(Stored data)
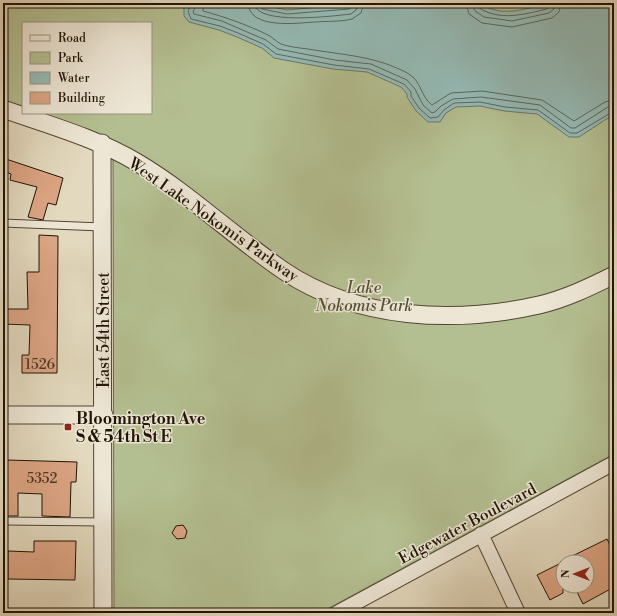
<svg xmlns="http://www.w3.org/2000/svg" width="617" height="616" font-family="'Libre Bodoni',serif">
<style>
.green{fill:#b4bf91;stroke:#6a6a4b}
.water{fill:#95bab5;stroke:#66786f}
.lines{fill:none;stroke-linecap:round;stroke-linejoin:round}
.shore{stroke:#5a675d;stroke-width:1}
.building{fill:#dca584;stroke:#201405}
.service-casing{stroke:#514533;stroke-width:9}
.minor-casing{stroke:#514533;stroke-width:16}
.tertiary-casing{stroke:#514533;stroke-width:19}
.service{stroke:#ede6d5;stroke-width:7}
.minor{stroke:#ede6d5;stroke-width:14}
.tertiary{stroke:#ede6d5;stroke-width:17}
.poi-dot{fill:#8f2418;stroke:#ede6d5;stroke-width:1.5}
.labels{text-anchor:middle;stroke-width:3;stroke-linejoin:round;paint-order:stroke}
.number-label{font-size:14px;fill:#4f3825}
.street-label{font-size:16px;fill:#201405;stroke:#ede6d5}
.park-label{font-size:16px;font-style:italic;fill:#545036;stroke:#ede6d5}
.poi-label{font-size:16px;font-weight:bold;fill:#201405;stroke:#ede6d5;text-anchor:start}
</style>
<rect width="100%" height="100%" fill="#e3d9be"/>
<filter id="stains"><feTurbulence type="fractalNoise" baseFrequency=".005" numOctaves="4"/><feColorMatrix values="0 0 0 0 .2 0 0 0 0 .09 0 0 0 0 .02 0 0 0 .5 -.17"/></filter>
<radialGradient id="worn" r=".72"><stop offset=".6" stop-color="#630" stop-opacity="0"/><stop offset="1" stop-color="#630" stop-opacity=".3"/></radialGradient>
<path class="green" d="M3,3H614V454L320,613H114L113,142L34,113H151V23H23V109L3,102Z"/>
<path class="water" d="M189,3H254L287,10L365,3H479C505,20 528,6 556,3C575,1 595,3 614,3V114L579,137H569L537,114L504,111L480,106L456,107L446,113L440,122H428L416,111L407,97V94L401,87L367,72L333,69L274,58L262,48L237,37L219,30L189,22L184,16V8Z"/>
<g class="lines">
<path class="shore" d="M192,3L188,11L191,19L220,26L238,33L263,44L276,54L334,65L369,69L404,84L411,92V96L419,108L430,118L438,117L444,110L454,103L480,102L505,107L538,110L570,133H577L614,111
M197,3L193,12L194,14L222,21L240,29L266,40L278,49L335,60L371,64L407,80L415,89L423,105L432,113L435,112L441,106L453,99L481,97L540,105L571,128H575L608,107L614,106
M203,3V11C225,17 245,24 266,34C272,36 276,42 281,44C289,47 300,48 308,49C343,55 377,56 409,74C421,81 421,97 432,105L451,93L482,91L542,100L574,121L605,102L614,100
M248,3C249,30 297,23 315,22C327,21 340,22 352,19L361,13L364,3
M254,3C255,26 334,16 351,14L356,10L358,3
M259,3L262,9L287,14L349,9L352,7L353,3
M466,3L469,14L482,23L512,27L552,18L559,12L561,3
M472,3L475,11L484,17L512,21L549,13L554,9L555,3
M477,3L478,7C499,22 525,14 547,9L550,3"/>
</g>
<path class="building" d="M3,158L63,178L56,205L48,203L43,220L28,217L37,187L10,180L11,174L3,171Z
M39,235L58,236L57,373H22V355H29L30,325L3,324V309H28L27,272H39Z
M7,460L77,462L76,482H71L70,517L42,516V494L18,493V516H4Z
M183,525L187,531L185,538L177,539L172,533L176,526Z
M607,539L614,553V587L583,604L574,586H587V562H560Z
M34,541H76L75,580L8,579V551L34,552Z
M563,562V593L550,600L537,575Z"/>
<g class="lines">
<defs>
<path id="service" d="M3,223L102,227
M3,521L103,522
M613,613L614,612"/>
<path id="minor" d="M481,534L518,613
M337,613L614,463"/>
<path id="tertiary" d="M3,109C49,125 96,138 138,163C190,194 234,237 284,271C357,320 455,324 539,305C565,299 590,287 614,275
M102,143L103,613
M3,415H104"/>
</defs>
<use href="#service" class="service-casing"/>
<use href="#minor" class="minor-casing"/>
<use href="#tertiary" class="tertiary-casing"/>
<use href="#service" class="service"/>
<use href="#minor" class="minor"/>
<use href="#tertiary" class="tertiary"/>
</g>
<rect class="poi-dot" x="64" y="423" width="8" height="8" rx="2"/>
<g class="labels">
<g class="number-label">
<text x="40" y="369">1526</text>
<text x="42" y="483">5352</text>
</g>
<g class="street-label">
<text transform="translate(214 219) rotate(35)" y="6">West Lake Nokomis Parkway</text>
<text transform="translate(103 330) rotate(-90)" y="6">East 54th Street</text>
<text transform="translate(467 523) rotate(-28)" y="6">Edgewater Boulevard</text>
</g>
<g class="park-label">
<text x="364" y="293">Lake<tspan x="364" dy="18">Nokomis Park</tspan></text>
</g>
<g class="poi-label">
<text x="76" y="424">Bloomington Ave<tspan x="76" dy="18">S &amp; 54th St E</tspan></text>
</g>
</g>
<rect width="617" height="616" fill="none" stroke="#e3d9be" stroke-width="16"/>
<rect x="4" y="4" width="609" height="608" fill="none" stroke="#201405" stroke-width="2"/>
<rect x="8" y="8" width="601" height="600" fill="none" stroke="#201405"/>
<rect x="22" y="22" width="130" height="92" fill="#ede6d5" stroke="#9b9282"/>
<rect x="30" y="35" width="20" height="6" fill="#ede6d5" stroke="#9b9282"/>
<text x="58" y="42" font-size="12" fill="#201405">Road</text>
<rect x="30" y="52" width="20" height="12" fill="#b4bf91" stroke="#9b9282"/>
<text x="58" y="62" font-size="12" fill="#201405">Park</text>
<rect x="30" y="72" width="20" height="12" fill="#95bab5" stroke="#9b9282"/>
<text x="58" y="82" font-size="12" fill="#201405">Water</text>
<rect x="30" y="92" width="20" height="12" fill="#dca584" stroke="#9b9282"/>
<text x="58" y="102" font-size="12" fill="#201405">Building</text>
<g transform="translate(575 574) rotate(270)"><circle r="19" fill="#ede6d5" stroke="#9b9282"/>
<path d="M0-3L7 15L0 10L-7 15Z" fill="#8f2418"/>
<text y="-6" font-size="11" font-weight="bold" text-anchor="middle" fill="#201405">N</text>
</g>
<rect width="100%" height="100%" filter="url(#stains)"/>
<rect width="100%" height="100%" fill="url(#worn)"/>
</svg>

▶ [ACTIVITY] Search the entries above for the word "labels" and copy each line where it appears.

▶ [TASK ANSWER]
.labels{text-anchor:middle;stroke-width:3;stroke-linejoin:round;paint-order:stroke}
<g class="labels">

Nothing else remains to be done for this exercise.